> [PROVIDED PASSAGE]:

+---+

On the positive side though, my adventures with Maury’s crust led me to his excellent little cookbook, titled, Book of Tarts: Form, Function, and Flavor at the City, which I ordered from Amazon and am now devouring.
Maury’s tarts have a post modern feel. I love the way he has organized them by season. You must check out his Cranberry, Caramel, and Almond Tart, which looks amazing.
You can’t have too many recipes that combine cranberries and caramel. Nope, not possible.
Hazelnut Honey Toffee Tart
This recipe originally entered my files as an unusual Scandinavian Christmas cookie. Later, I met a native Italian cook who claimed a slightly different version as part of her culinary heritage. In January of 1982, Sunset magazine printed yet another variation, labeling it a dessert tart–and in the process Americanized the concept of nuts and caramel in a pastry crust.
This particular recipe is just enough different from the others I have seen and eaten–Scandinavian, Italian, American, or whatever–to make it very special. It does indeed make a lovely dessert tart, but serve in small wedges as it is quite rich.
If you want to make cookies, line an edged baking sheet with the pastry and proceed as directed. Cut into small triangles to serve.
2 cups (6 ounces) hazelnuts, lightly toasted, skinned, and coarsely chopped (walnuts or almonds can also be used)
1/2 cup unsalted butter
1 1/2 cups sugar
1/2 cup local, artisan honey
1/2 cup cream
1 teaspoon grated lemon peel
1/2 teaspoon hazelnut extract (or almond or walnut extract)
Sweet Short Crust Pastry: one, 1-inch deep, 10- to 11-inch diameter crust; or six, ¾-inch deep, 5-inch diameter crusts, partially-baked in removable-bottom quiche or tart pans
Spiced Apple Cider Caramel Sauce or Cranberry Caramel Sauce (in process)
Homemade or Haagen Daz Vanilla Bean Ice Cream
NOTE For the pastry recipe, see Quick & Easy, Flaky, All Butter, Short-Crust Pastry + 5 Variations.
- Arrange the toasted, chopped hazelnuts in the pastry crust or crusts, on an edged cookie sheet (in case the caramel leaks or boils over the edge of the tart pan). Reserve.
- In a large saucepan, combine the butter, sugar, honey, and cream.

+---+

> [EXERCISE SET]:
- a) From the tart excerpt, write out the part that opens with the words containing "2 cups (6 ounces)" and closes with "Sauce (in process)".
- b) According to the tart excerpt, in what month and year did Sunset magazine print its variation of the recipe?
- c) For each statement, say whether it agrees with the tart excerpt and quote the deciding words: (i) The tart should be served in small wedges. (ii) The recipe calls for salted butter. (iii) Maury's cookbook organizes its tarts by season.

(Dataset entries)
+---+

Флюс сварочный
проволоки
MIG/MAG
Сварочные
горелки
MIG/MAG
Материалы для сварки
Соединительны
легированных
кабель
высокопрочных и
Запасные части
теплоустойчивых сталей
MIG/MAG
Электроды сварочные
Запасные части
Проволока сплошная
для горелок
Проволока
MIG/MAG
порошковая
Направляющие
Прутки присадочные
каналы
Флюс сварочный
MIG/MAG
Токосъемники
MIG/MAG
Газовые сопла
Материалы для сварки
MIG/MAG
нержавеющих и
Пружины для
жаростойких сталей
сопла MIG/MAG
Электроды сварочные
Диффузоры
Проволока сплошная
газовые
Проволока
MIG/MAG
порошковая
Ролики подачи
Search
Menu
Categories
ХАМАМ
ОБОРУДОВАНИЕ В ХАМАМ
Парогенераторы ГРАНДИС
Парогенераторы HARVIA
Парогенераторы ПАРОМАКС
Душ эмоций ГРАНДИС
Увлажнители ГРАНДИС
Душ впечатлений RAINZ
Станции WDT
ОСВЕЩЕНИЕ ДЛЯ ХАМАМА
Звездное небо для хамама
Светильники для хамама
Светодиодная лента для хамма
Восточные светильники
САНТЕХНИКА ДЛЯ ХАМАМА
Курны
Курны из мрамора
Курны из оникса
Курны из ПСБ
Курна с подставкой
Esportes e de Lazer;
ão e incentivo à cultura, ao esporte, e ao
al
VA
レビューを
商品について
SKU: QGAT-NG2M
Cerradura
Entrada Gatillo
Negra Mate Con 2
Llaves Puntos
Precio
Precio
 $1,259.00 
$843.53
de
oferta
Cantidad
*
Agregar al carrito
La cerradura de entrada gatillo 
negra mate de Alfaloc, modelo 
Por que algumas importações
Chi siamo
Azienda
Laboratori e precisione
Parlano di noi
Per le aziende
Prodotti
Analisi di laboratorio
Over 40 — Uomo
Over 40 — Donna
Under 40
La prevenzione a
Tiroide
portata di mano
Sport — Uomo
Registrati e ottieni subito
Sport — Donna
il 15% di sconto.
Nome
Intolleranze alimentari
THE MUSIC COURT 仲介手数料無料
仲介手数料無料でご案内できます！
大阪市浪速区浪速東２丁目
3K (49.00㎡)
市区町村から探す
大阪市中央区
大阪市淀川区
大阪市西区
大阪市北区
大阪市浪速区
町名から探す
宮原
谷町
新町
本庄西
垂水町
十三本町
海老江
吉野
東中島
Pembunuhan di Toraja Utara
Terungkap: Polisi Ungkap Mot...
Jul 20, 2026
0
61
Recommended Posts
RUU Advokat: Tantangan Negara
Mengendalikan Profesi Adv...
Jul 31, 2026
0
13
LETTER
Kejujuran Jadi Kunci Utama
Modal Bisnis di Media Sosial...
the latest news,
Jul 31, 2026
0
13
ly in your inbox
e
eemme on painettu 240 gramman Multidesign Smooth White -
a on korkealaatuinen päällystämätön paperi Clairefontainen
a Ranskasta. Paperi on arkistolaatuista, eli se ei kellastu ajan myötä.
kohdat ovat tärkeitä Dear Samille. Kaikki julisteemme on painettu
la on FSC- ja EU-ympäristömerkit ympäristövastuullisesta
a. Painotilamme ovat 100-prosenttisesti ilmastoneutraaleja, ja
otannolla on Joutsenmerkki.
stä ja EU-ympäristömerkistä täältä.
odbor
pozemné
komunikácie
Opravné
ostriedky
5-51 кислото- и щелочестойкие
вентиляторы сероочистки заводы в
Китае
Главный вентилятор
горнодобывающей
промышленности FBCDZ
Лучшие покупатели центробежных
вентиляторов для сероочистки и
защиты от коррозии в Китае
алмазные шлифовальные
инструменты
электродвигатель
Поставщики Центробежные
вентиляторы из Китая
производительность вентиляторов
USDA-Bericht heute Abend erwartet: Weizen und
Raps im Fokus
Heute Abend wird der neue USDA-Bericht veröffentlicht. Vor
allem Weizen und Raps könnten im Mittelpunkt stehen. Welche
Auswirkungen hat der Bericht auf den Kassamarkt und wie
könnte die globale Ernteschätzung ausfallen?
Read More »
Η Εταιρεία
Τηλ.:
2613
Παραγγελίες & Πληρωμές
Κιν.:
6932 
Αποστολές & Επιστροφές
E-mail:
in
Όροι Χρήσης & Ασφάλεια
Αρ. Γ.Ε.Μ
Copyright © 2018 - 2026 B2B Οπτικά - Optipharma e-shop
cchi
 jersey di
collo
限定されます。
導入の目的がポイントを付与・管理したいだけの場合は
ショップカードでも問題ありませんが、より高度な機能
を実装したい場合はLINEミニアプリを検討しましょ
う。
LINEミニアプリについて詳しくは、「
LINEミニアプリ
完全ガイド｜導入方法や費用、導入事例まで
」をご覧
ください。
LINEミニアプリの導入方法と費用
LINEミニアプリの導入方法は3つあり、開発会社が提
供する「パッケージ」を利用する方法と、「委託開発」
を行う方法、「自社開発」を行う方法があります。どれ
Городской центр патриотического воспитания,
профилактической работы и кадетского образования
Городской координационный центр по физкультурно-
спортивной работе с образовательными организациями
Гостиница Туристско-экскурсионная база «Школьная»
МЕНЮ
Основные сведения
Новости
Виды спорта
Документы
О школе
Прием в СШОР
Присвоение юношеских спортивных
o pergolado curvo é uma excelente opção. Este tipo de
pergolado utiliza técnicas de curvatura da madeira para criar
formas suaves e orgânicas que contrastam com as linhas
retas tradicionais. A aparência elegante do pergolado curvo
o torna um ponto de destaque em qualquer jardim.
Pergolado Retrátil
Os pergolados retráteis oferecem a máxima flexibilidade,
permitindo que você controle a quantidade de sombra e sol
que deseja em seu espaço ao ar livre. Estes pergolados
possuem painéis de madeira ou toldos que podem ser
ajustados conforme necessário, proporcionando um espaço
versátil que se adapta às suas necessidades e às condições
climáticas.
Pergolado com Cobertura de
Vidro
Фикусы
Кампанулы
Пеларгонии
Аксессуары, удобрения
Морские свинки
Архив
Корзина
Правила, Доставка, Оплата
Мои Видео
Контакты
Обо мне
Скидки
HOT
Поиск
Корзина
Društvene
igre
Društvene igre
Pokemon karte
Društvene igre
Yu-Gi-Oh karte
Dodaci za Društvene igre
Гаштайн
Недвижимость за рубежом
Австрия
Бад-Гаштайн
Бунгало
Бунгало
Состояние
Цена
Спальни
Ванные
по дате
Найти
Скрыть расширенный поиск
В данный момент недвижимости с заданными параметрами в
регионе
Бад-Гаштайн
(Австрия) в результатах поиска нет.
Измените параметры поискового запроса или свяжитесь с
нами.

+---+

> [RESULTS FOR EACH TASK]:
- a)
2 cups (6 ounces) hazelnuts, lightly toasted, skinned, and coarsely chopped (walnuts or almonds can also be used)
1/2 cup unsalted butter
1 1/2 cups sugar
1/2 cup local, artisan honey
1/2 cup cream
1 teaspoon grated lemon peel
1/2 teaspoon hazelnut extract (or almond or walnut extract)
Sweet Short Crust Pastry: one, 1-inch deep, 10- to 11-inch diameter crust; or six, ¾-inch deep, 5-inch diameter crusts, partially-baked in removable-bottom quiche or tart pans
Spiced Apple Cider Caramel Sauce or Cranberry Caramel Sauce (in process)

- b) January of 1982.

- c)
(i) Yes: "serve in small wedges as it is quite rich."
(ii) No: "1/2 cup unsalted butter"
(iii) Yes: "I love the way he has organized them by season."